(Extracted data entries)
────────

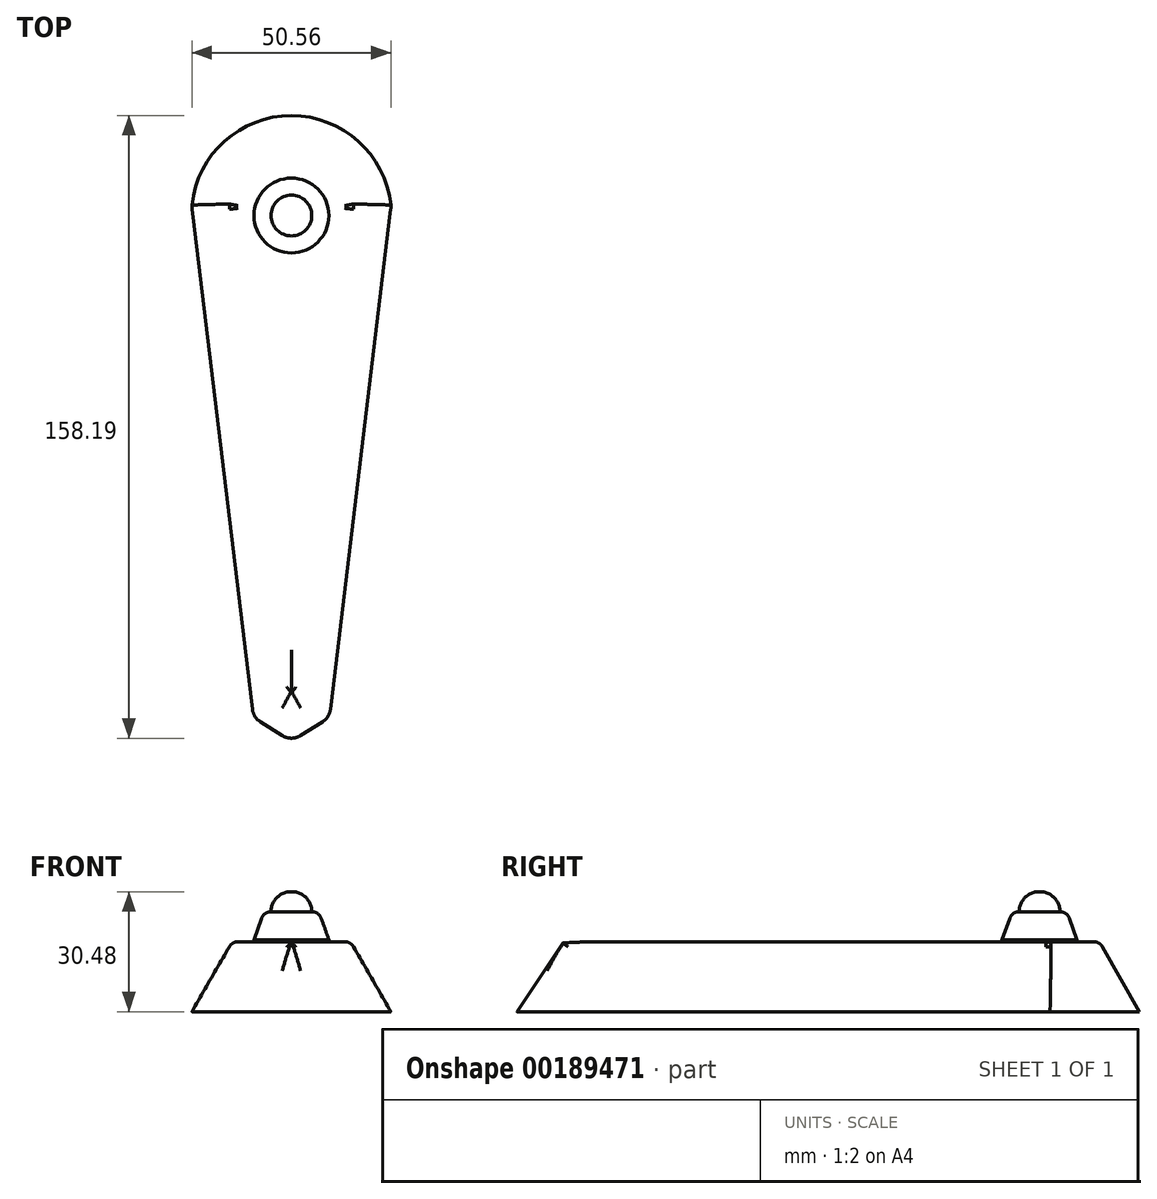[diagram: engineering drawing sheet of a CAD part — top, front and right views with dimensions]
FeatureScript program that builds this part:
annotation { "Feature Type Name" : "Feature", "Feature Type Description" : "" }
export const myFeature = defineFeature(function(context is Context, id is Id, definition is map)
    precondition{}
    {
        {
            var Q0;
            Q0=qCreatedBy(makeId("Top.planeOp"),FACE);
            var sketch = newSketch(context, id + "F0", { "sketchPlane" : qUnion([Q0])});
            skArc(sketch, "E0", {"start": v(25.3, 63.5) * mm, "mid": v(0, 86.74) * mm, "end": v(-25.3, 63.5) * mm});
            skLineSegment(sketch, "E1", {"start": v(-25.3, 63.5) * mm, "end": v(-9.65, -66.18) * mm});
            skLineSegment(sketch, "E2", {"start": v(25.3, 63.5) * mm, "end": v(9.65, -66.18) * mm});
            skLineSegment(sketch, "E3", {"start": v(-9.65, -66.18) * mm, "end": v(0, -72.23) * mm});
            skLineSegment(sketch, "E4", {"start": v(9.65, -66.18) * mm, "end": v(0, -72.23) * mm});
            skSolve(sketch);
        }
        {
            var Q0;
            Q0=makeQuery(id+"F0.imprint","IMPRINT",FACE,{"disambiguationData":[TD([[makeQuery(id+"F0.imprint","IMPRINT",EDGE,{"derivedFrom":sQuery(id+"F0.wireOp",EDGE,"E0")}),1.0]])]});
            extrude(context, id + "F1", {"entities" : qUnion([Q0]), "depth" : 17.78 * mm});
        }
        {
            var Q0;
            Q0=makeQuery(id+"F1.opExtrude","CAP_FACE",FACE,{"disambiguationData":[OSD([sQuery(id+"F0.wireOp",EDGE,"E0"),sQuery(id+"F0.wireOp",EDGE,"E1"),sQuery(id+"F0.wireOp",EDGE,"E2"),sQuery(id+"F0.wireOp",EDGE,"E3"),sQuery(id+"F0.wireOp",EDGE,"E4")])],"isStart":false});
            chamfer(context, id + "F2", {"entities" : qUnion([Q0]), "chamferType" : ChamferType.TWO_OFFSETS, "width1" : 10.16 * mm, "oppositeDirection" : false, "width2" : 17.78 * mm, "tangentPropagation" : true});
        }
        {
            var Q0;
            Q0=makeQuery(id+"F2.opChamfer","BLEND_EDGE",EDGE,{"blendedFrom":[makeQuery(id+"F1.opExtrude","CAP_EDGE",EDGE,{"disambiguationData":[OSD([sQuery(id+"F0.wireOp",EDGE,"E2")])],"isStart":false}),makeQuery(id+"F1.opExtrude","CAP_EDGE",EDGE,{"disambiguationData":[OSD([sQuery(id+"F0.wireOp",EDGE,"E4")])],"isStart":false})],"blendedInto":[]});
            var Q1;
            Q1=makeQuery(id+"F2.opChamfer","BLEND_EDGE",EDGE,{"blendedFrom":[makeQuery(id+"F1.opExtrude","CAP_EDGE",EDGE,{"disambiguationData":[OSD([sQuery(id+"F0.wireOp",EDGE,"E3")])],"isStart":false}),makeQuery(id+"F1.opExtrude","CAP_EDGE",EDGE,{"disambiguationData":[OSD([sQuery(id+"F0.wireOp",EDGE,"E4")])],"isStart":false})],"blendedInto":[]});
            var Q2;
            Q2=makeQuery(id+"F2.opChamfer","BLEND_EDGE",EDGE,{"blendedFrom":[makeQuery(id+"F1.opExtrude","CAP_EDGE",EDGE,{"disambiguationData":[OSD([sQuery(id+"F0.wireOp",EDGE,"E0")])],"isStart":false}),makeQuery(id+"F1.opExtrude","CAP_EDGE",EDGE,{"disambiguationData":[OSD([sQuery(id+"F0.wireOp",EDGE,"E2")])],"isStart":false})],"blendedInto":[]});
            var Q3;
            Q3=makeQuery(id+"F2.opChamfer","BLEND_EDGE",EDGE,{"blendedFrom":[makeQuery(id+"F1.opExtrude","CAP_EDGE",EDGE,{"disambiguationData":[OSD([sQuery(id+"F0.wireOp",EDGE,"E1")])],"isStart":false}),makeQuery(id+"F1.opExtrude","CAP_EDGE",EDGE,{"disambiguationData":[OSD([sQuery(id+"F0.wireOp",EDGE,"E3")])],"isStart":false})],"blendedInto":[]});
            var Q4;
            Q4=makeQuery(id+"F2.opChamfer","BLEND_EDGE",EDGE,{"blendedFrom":[makeQuery(id+"F1.opExtrude","CAP_EDGE",EDGE,{"disambiguationData":[OSD([sQuery(id+"F0.wireOp",EDGE,"E0")])],"isStart":false}),makeQuery(id+"F1.opExtrude","CAP_EDGE",EDGE,{"disambiguationData":[OSD([sQuery(id+"F0.wireOp",EDGE,"E1")])],"isStart":false})],"blendedInto":[]});
            fillet(context, id + "F3", {"entities" : qUnion([Q0, Q1, Q2, Q3, Q4]), "radius" : 5.08 * mm, "tangentPropagation" : true, "allowEdgeOverflow" : false});
        }
        {
            var Q0;
            Q0=makeQuery(id+"F1.opExtrude","CAP_FACE",FACE,{"disambiguationData":[OSD([sQuery(id+"F0.wireOp",EDGE,"E0"),sQuery(id+"F0.wireOp",EDGE,"E1"),sQuery(id+"F0.wireOp",EDGE,"E2"),sQuery(id+"F0.wireOp",EDGE,"E3"),sQuery(id+"F0.wireOp",EDGE,"E4")])],"isStart":false});
            fillet(context, id + "F4", {"entities" : qUnion([Q0]), "radius" : 2.54 * mm, "tangentPropagation" : true, "allowEdgeOverflow" : false});
        }
        {
            var Q0;
            Q0=makeQuery(id+"F1.opExtrude","CAP_FACE",FACE,{"disambiguationData":[OSD([sQuery(id+"F0.wireOp",EDGE,"E0"),sQuery(id+"F0.wireOp",EDGE,"E1"),sQuery(id+"F0.wireOp",EDGE,"E2"),sQuery(id+"F0.wireOp",EDGE,"E3"),sQuery(id+"F0.wireOp",EDGE,"E4")])],"isStart":false});
            var sketch = newSketch(context, id + "F5", { "sketchPlane" : qUnion([Q0])});
            skCircle(sketch, "E5", {"center": v(0, 61.34) * mm, "radius": 9.5 * mm});
            skSolve(sketch);
        }
        {
            var Q0;
            Q0 = qSketchRegion(id + "F5", true);
            extrude(context, id + "F6", {"entities" : qUnion([Q0]), "operationType" : NewBodyOperationType.ADD, "depth" : 7.62 * mm});
        }
        {
            var Q0;
            Q0=makeQuery(id+"F6.opExtrude","CAP_FACE",FACE,{"disambiguationData":[OSD([sQuery(id+"F5.wireOp",EDGE,"E5")])],"isStart":false});
            chamfer(context, id + "F7", {"entities" : qUnion([Q0]), "chamferType" : ChamferType.TWO_OFFSETS, "width1" : 2.54 * mm, "oppositeDirection" : false, "width2" : 7.11 * mm, "tangentPropagation" : true});
        }
        {
            var Q0;
            Q0=makeQuery(id+"F6.opExtrude","CAP_FACE",FACE,{"disambiguationData":[OSD([sQuery(id+"F5.wireOp",EDGE,"E5")])],"isStart":false});
            fillet(context, id + "F8", {"entities" : qUnion([Q0]), "radius" : 2.54 * mm, "tangentPropagation" : true, "allowEdgeOverflow" : false});
        }
        {
            var Q0;
            Q0=makeQuery(id+"F6.opExtrude","CAP_FACE",FACE,{"disambiguationData":[OSD([sQuery(id+"F5.wireOp",EDGE,"E5")])],"isStart":false});
            extrude(context, id + "F9", {"entities" : qUnion([Q0]), "operationType" : NewBodyOperationType.ADD, "depth" : 5.08 * mm});
        }
        {
            var Q0;
            Q0=makeQuery(id+"F9.opExtrude","CAP_FACE",FACE,{"disambiguationData":[OSD([sQuery(id+"F5.wireOp",EDGE,"E5")])],"isStart":false});
            fillet(context, id + "F10", {"entities" : qUnion([Q0]), "radius" : 5.08 * mm, "tangentPropagation" : true, "allowEdgeOverflow" : false});
        }
    });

────────

What you are asked to do —
Copy the material word for word from its very beginning through the line that contains "export const myFeature", including that line. Leave the pictures out of your answer.

Output of the exercise —
[diagram: engineering drawing sheet of a CAD part — top, front and right views with dimensions]
FeatureScript program that builds this part:
annotation { "Feature Type Name" : "Feature", "Feature Type Description" : "" }
export const myFeature = defineFeature(function(context is Context, id is Id, definition is map)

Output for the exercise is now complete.